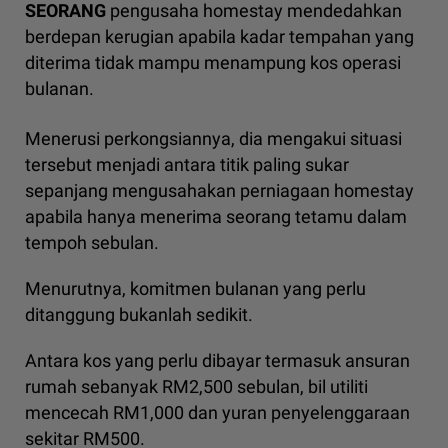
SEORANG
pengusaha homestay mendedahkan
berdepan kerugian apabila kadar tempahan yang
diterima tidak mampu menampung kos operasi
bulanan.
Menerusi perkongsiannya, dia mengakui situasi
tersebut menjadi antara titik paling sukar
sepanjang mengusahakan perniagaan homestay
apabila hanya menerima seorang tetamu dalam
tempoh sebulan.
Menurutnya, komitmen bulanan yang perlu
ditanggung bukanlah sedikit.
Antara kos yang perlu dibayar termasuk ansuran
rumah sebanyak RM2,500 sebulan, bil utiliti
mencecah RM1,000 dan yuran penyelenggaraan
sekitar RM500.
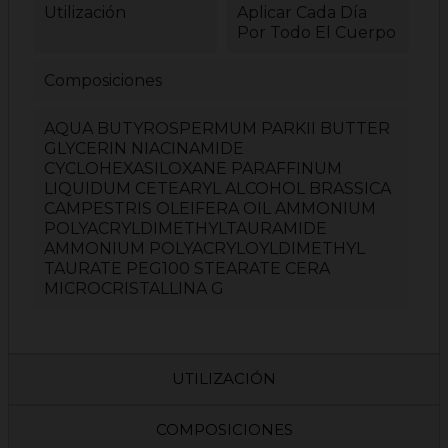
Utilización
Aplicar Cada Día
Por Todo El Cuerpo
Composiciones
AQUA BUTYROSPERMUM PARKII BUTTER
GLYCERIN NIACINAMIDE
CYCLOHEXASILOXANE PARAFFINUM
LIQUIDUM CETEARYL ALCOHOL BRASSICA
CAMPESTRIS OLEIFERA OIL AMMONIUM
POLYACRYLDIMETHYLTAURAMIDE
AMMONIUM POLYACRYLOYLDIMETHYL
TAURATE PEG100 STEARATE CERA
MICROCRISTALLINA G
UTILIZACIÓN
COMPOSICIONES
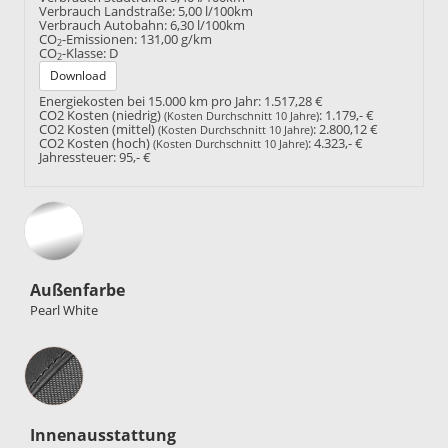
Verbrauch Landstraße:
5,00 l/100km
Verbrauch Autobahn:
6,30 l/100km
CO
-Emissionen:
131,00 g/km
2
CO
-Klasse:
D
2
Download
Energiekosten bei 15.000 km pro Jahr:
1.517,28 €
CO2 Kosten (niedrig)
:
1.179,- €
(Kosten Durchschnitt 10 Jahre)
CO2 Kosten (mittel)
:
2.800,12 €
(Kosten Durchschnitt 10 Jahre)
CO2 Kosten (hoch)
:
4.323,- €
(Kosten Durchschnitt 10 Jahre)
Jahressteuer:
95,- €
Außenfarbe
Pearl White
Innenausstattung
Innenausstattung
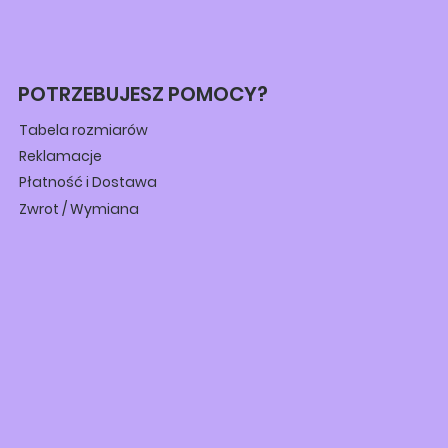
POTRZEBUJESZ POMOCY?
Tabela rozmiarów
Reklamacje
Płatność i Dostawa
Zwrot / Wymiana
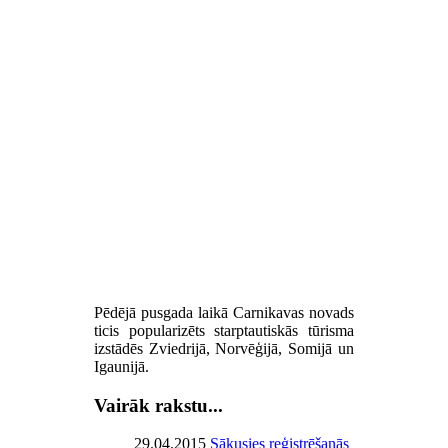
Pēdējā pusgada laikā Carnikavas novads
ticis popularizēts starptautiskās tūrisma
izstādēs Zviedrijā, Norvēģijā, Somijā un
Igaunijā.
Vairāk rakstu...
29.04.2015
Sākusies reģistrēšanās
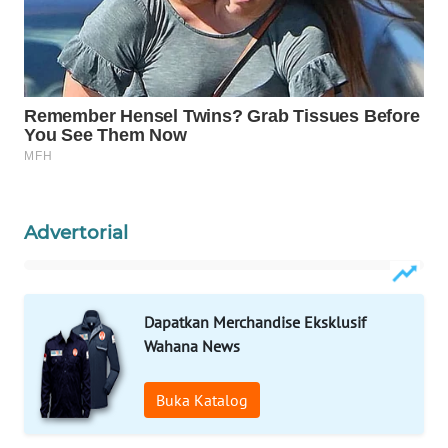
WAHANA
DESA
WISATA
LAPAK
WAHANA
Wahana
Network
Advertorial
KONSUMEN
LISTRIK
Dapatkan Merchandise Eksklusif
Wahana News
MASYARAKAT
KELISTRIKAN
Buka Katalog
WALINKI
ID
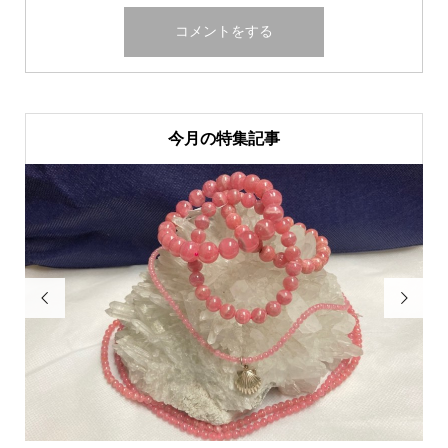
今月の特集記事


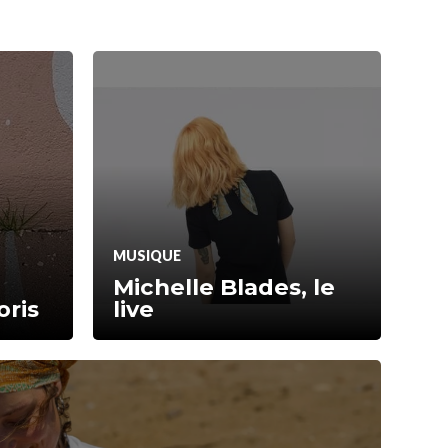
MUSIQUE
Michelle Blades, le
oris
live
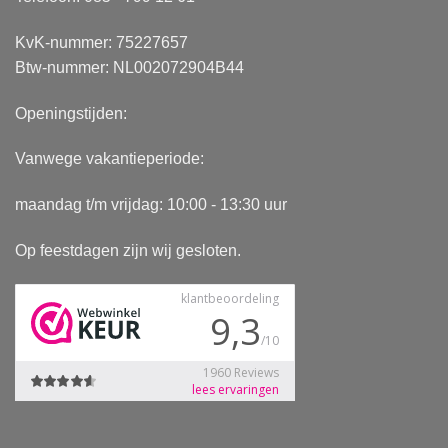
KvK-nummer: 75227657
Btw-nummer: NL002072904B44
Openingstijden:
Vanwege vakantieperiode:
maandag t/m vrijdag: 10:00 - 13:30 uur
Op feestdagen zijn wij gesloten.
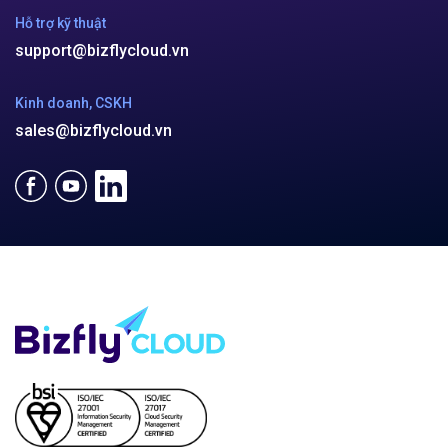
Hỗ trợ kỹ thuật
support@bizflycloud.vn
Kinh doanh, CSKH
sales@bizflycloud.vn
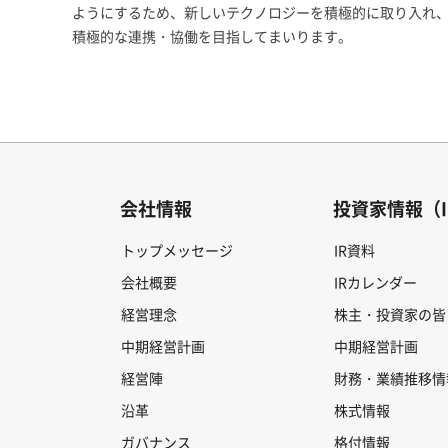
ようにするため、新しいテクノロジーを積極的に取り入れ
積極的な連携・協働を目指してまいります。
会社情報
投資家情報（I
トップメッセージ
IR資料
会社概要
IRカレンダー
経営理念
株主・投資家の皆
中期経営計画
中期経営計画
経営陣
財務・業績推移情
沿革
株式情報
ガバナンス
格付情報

• • •

§ DIRECTIONS
May I have only the lines from the start of the data through the line containing "Pearl White", both included, reproduced exactly and without the pictures?

§ REPLY
SEORANG
pengusaha homestay mendedahkan
berdepan kerugian apabila kadar tempahan yang
diterima tidak mampu menampung kos operasi
bulanan.
Menerusi perkongsiannya, dia mengakui situasi
tersebut menjadi antara titik paling sukar
sepanjang mengusahakan perniagaan homestay
apabila hanya menerima seorang tetamu dalam
tempoh sebulan.
Menurutnya, komitmen bulanan yang perlu
ditanggung bukanlah sedikit.
Antara kos yang perlu dibayar termasuk ansuran
rumah sebanyak RM2,500 sebulan, bil utiliti
mencecah RM1,000 dan yuran penyelenggaraan
sekitar RM500.
Utilización
Aplicar Cada Día
Por Todo El Cuerpo
Composiciones
AQUA BUTYROSPERMUM PARKII BUTTER
GLYCERIN NIACINAMIDE
CYCLOHEXASILOXANE PARAFFINUM
LIQUIDUM CETEARYL ALCOHOL BRASSICA
CAMPESTRIS OLEIFERA OIL AMMONIUM
POLYACRYLDIMETHYLTAURAMIDE
AMMONIUM POLYACRYLOYLDIMETHYL
TAURATE PEG100 STEARATE CERA
MICROCRISTALLINA G
UTILIZACIÓN
COMPOSICIONES
Verbrauch Landstraße:
5,00 l/100km
Verbrauch Autobahn:
6,30 l/100km
CO
-Emissionen:
131,00 g/km
2
CO
-Klasse:
D
2
Download
Energiekosten bei 15.000 km pro Jahr:
1.517,28 €
CO2 Kosten (niedrig)
:
1.179,- €
(Kosten Durchschnitt 10 Jahre)
CO2 Kosten (mittel)
:
2.800,12 €
(Kosten Durchschnitt 10 Jahre)
CO2 Kosten (hoch)
:
4.323,- €
(Kosten Durchschnitt 10 Jahre)
Jahressteuer:
95,- €
Außenfarbe
Pearl White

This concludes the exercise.